Absolutely. And early on when I got here, there was a situation with a faculty person who was teaching advanced placement social studies. His students were doing really poorly on a document-based question that appeared on those exams back in the early '80s. I was able to go in, collaboratively design instructional strategies with this teacher, and the scores improved immensely. All of a sudden, I built a lot of value. There was a lot of credibility to what I was saying. In a period of a few months, the scores changed drastically by doing the same basic things—going over and over and over again—what we were talking about relative to Scott Hopsicker. So taking the initiative, I think, is important.

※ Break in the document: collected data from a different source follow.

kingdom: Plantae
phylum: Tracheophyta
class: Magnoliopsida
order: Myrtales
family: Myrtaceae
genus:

I also think it's important to identify the teachers that you can work with. You know, sometimes those are the early adopters, sometimes they're your friends. Identifying those people who you can best and most easily work with, so you can build some chits, you build some credit. I start with three questions: What do I want to have happen? How can I make it happen? What am I going to accept as evidence that it's going on? I get really focused on those ideas. Trying to find answers to those three questions is really important to me.
Is there anything else you'd like librarians to know?
It's not that I believe in teaching to the test, because there are a lot of people that talk about teaching to the test. What I'm trying to suggest is that the test is a step on the way to something else. The something else, or goal, is that we want students to become lifelong learners. We want students to be able to analyze, synthesize, and evaluate the events and information that impact their daily lives.
Librarians are in a unique position to help that happen. School library media specialists are the only ones with the unique set of training as information professionals in the schools. That's our bread and butter, that's our raison d'être as information specialists. No one else in the school has that area of expertise. They're all content experts. We have this professional obligation to act as consultants and collaborators in instructional design and development.